During a public meeting he admitted the cuts were causing problems and more money is needed for more officers in order to combat crime.

The Conservative commissioner accepted things had gone too far when he was confronted by residents about the police station closure and lack of police patrols.

Mr Hirst said: “We have never known such tough and challenging times in policing.

"The cuts and the public sector squeeze is affecting us all, but what I am doing on your behalf is asking the Home Secretary for more money."

Police officer numbers in Essex have fallen from 3,600 in 2010 to about 2,800.

Police community support officers also fell from 450 to less than a hundred.

During the meeting, at Queen’s Hall, Halstead on Thursday he added: “It is true I increased the amount of council tax the police get last year, and added another £4.95 to the average household bill when they pay their council tax each year.

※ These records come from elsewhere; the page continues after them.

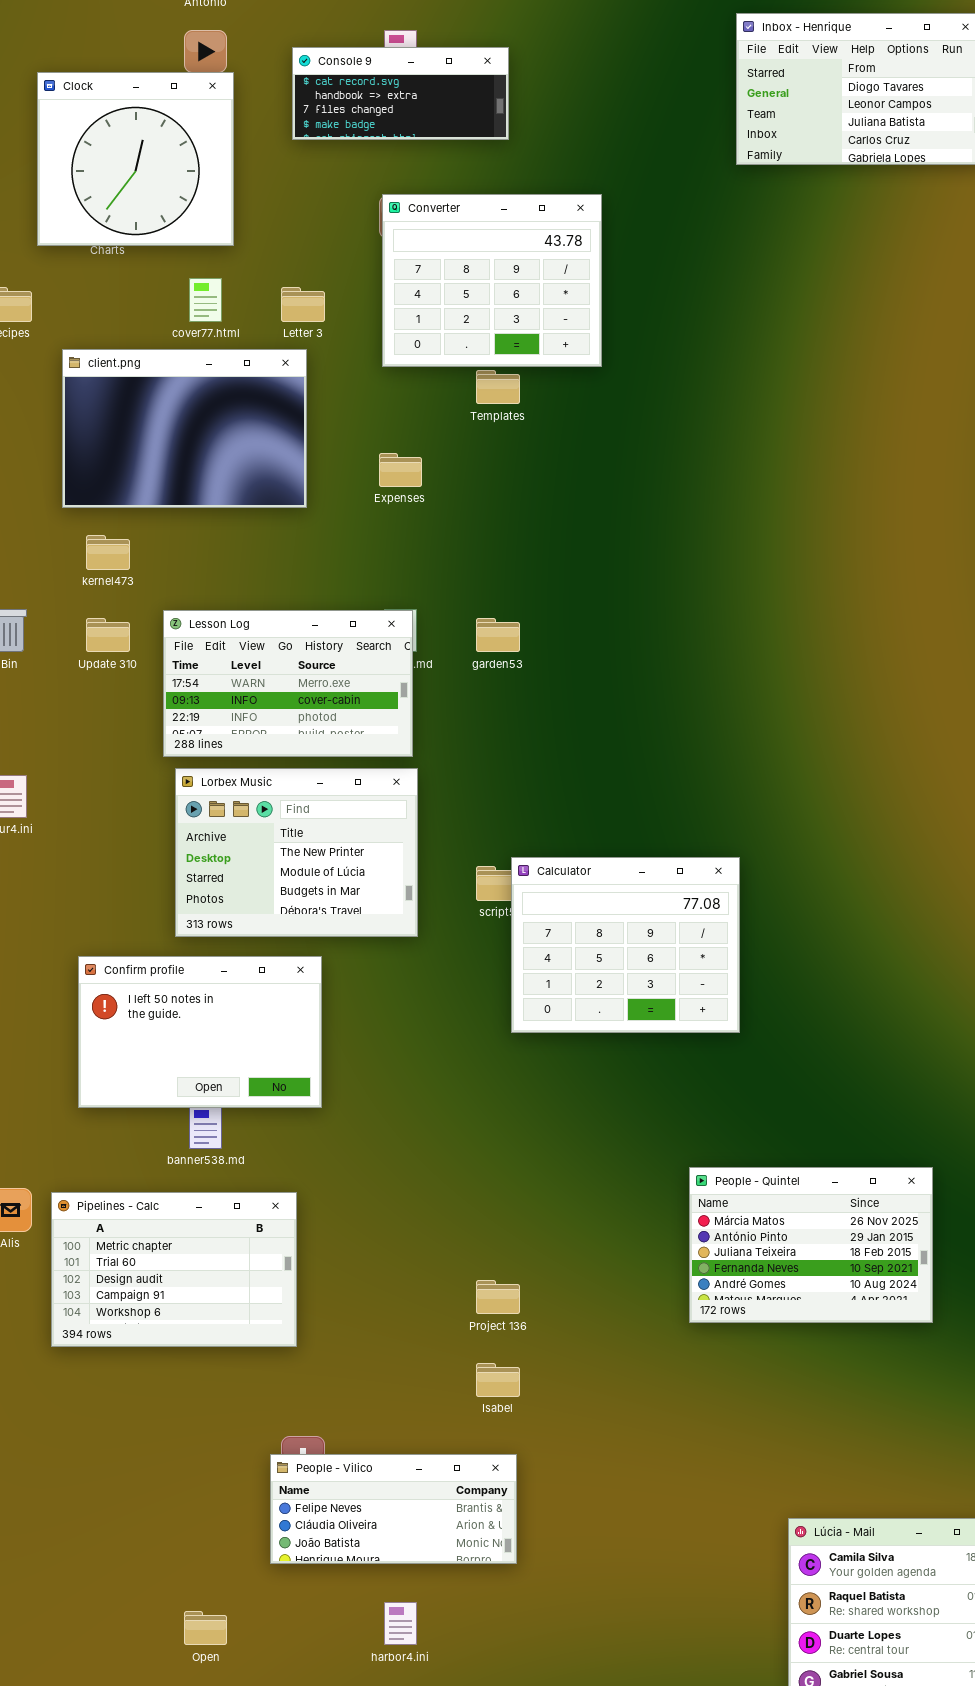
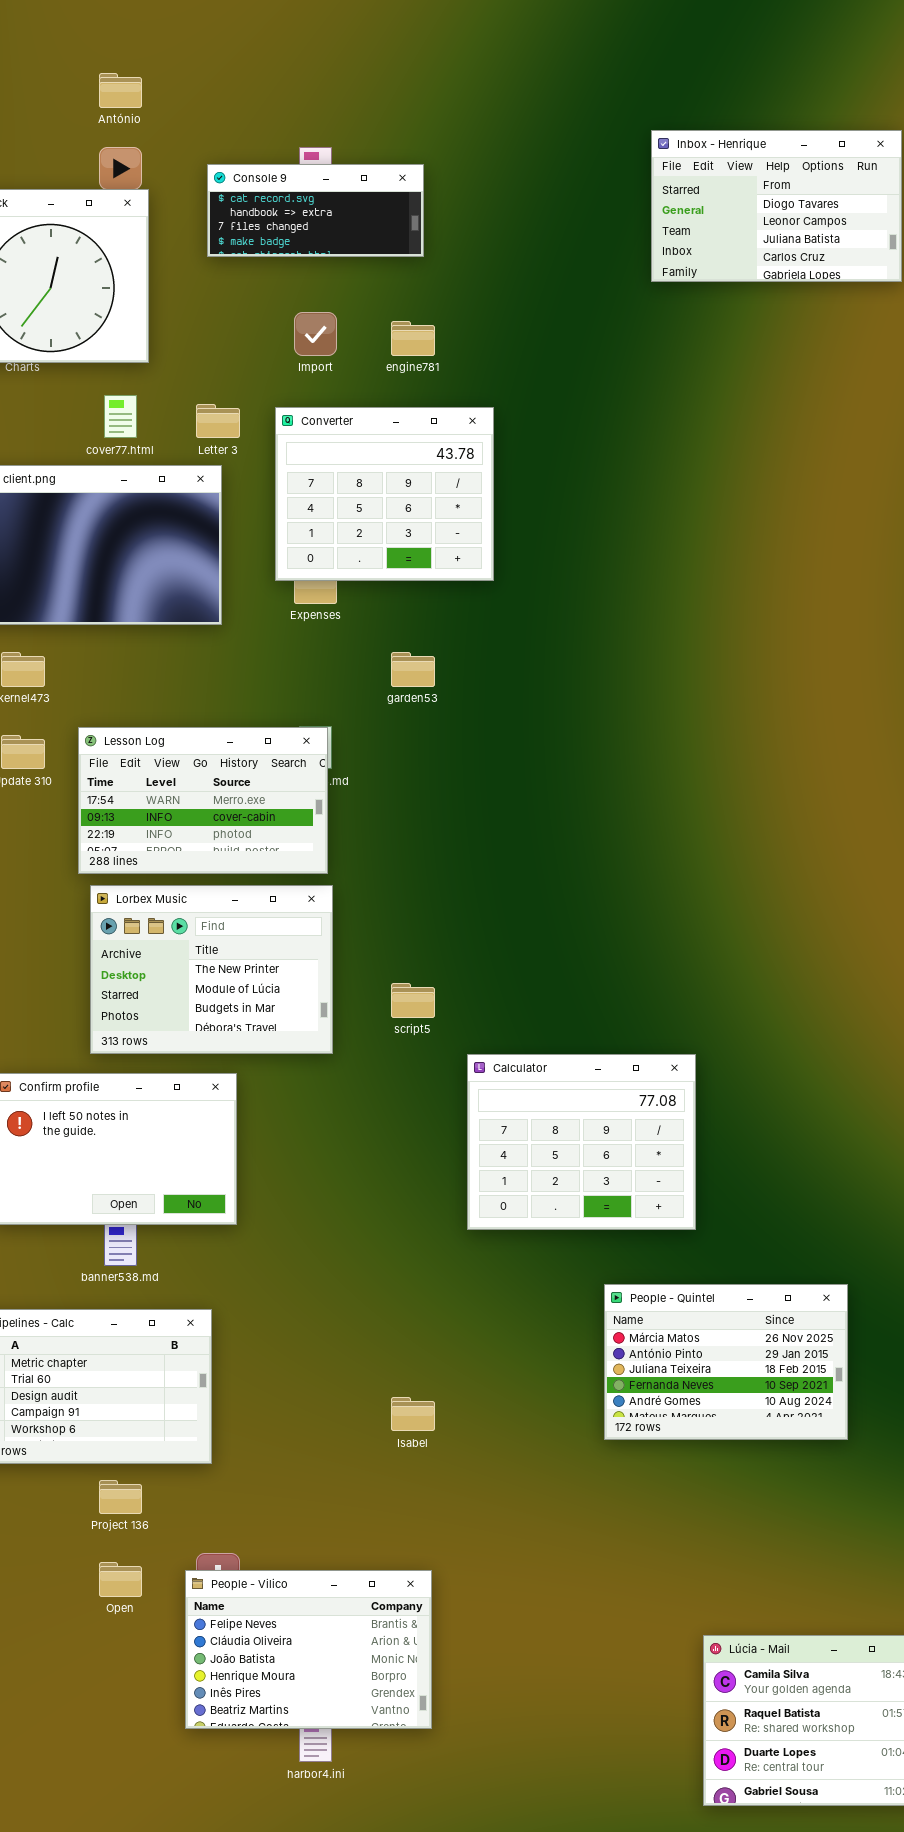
Converter: [382,194,602,367] -> [275,407,494,581], moved
garden53: [476,618,520,652] -> [391,652,435,687], moved
Calculator: [511,857,740,1033] -> [467,1054,696,1230], moved
Project 136: [476,1280,520,1314] -> [99,1480,142,1514], moved
Isabel: [476,1363,520,1397] -> [391,1397,435,1431], moved
People - Vilico: [270,1454,517,1564] -> [185,1570,432,1729], resized
Open: [184,1611,227,1645] -> [99,1562,142,1597], moved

"That raised £3.1 million.  

"£1.5 million of this has gone into new technology and another £1.5 million has gone into recruiting special constables."

Special constables are voluntary officers from around Essex who help full time officers.

Roger Hirst was joined by district commander for Braintree, Chief Insp Craig Carrington.

Mr Carrington said: "I know how tough it is at the moment and although we are doing our jobs as best we can, we sometimes find it hard to cope.

"We've had to make police community support officers redundant, with demand outstripping both time and resources.

"We have had some good times though.

"However it is tough, Mr Commissioner, and you've got to recognise this."

Residents also expressed concerns about custody arrangements.

Mr Hirst responded: "I understand for residents in Halstead in particular there is an issue with custody.

"Patrols have to travel to Colchester and I understand it is a concern.

"However, I have fought for the people of Essex after a particularly tight budget squeeze.

"There are several other counties with just one custody unit in the whole country, making policing completely unworkable, but although I understand your concern I have fought as hard as I possibly can.

"It has been a challenging meeting tonight but we hope to move forward with this together.

"I've been in big business and I worked running a number of companies, taking a large pay cut to take the role.

"But policing as a whole is going through a massive era of change and much like organisations, it is important we deal with this change in the right way."